> EXCERPT PROVIDED:
— begin —
The Story of the Universe

"How did we get here?" This is a question that has puzzled humans for thousands of years. From the earliest times in human history, people have been proposing answers to this eternal question. The same awe that drives us to question today has spurred countless theories from humans of all walks of life. Until recently, these theories have all been religious in nature, placing credit squarely on the good whims of a deity or deities. In the past century, though, scientists have been venturing their own ideas and making significant strides toward answering this age-old query.

The foremost of these explanations is the "Big Bang" theory. It states that our universe came from a tiny, extremely dense and hot state about 13.7 billion years ago. How this theory developed is important to understanding its validity.

Our ability as humans to observe the heavens has expanded exponentially since Galileo first peered through his then-revolutionary telescope. Since then our knowledge of what is beyond our Earth has grown and consequently changed dramatically. We realized that Earth is not the center of our solar system. We then found that our Sun is not the center of our galaxy. Eventually we even learned that our galaxy is nothing special, being only one of the more than one hundred billion galaxies like it in the observable universe. And we observed that most of those galaxies are actually moving away from us. Early on, the significance of this discovery was not realized. It was not until 1927, when a Roman Catholic priest named Georges Lemaitre derived the Friedmann-Lemaitre-Robertson-Walker equations from Albert Einstein's equations of general relativity, that the first glimmerings of a "big bang" theory arose.

The Friedmann equations relate various cosmological parameters within the context of general relativity, the breakthrough scientific discovery Albert Einstein made in the early twentieth century that changed forever our views of gravity, space, and time. They were derived from the Einstein field equations. These ten field equations set out the mathematical basis on which Einstein hung his claim that the fundamental force of gravitation is the curvature of space-time by matter and energy. From this several assumptions of symmetry appropriate for a cosmological model are made. (Symmetry in physics refers to something that remains unchanged under different sets of circumstances.) Applying this relatively simple formula to a fluid with a given equation that describes the state of the fluid under a given set of physical conditions will yield the time evolution and geometry of the universe as a function of the fluid density. It was then deduced, based on the nature of the other galaxies' movements that the universe must have come from the "explosion" of a "primeval atom."
— end —
> PROBLEM DETAILS:
Please go on with the passage on the origin of the universe, starting right after its final sentence. The material after this passage on the origin of the universe isn't needed.

> DATA RECORDS:
— begin —
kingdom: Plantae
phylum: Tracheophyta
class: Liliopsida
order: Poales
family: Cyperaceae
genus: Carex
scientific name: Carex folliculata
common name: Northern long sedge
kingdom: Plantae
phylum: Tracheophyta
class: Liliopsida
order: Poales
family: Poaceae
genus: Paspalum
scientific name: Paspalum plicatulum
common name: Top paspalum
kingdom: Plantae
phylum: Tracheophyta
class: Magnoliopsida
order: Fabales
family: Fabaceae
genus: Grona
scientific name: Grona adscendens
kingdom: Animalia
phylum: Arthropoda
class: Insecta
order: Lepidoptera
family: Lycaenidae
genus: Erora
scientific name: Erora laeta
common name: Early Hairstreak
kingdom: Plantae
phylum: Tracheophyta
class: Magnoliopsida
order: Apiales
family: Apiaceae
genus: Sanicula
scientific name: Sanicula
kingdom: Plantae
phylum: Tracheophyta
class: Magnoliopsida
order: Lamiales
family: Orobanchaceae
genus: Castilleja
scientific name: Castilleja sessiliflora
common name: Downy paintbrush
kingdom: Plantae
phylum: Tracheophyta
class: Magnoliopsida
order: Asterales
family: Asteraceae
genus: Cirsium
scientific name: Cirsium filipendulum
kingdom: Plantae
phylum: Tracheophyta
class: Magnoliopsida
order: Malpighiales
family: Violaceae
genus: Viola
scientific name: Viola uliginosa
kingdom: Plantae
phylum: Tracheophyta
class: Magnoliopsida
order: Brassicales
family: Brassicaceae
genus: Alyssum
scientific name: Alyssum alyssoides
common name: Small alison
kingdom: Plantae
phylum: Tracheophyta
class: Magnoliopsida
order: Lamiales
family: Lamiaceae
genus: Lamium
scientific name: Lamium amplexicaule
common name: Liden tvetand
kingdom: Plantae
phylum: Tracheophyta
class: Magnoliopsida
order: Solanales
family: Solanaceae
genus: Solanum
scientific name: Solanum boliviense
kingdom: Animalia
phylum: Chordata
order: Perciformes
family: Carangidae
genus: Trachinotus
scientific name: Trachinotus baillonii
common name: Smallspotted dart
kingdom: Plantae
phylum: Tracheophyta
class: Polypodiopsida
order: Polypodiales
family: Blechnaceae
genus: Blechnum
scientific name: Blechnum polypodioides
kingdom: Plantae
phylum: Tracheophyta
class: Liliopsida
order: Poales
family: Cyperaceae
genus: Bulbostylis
— end —
> RESPONSE BELOW:
In 1919 Edwin Hubble, an American astronomer, arrived at Mount Wilson Observatory in Los Angeles County, California. It was there that he observed the redshift of galaxies and in 1929, along with Milton L. Humason, formulated the empirical Redshift Distance Law of galaxies, or Hubble's law. Coupled with the Cosmological Principle, which states that the Universe is homogeneous and isotropic (independent of direction), it can be inferred that the Universe is expanding. This is opposite what Einstein assumed was true. He had proposed a static universe, and after Hubble's discovery, he relented and called his former idea his "biggest blunder."

Now there were two opposing camps. Those who sided with Lemaitre's Big Bang theory or with a British astronomer named Fred Hoyle. Hoyle asserted a "steady state" universe that was eternal. He explained the red shift by admitting that, yes, galaxies were shifting apart, but new galaxies were being created between them in some kind of "creation field." This kept the Universe from changing. Ironically, Hoyle actually gave Lemaitre's idea its name in a BBC program broadcast on March 28, 1949, when he called it "this big bang idea."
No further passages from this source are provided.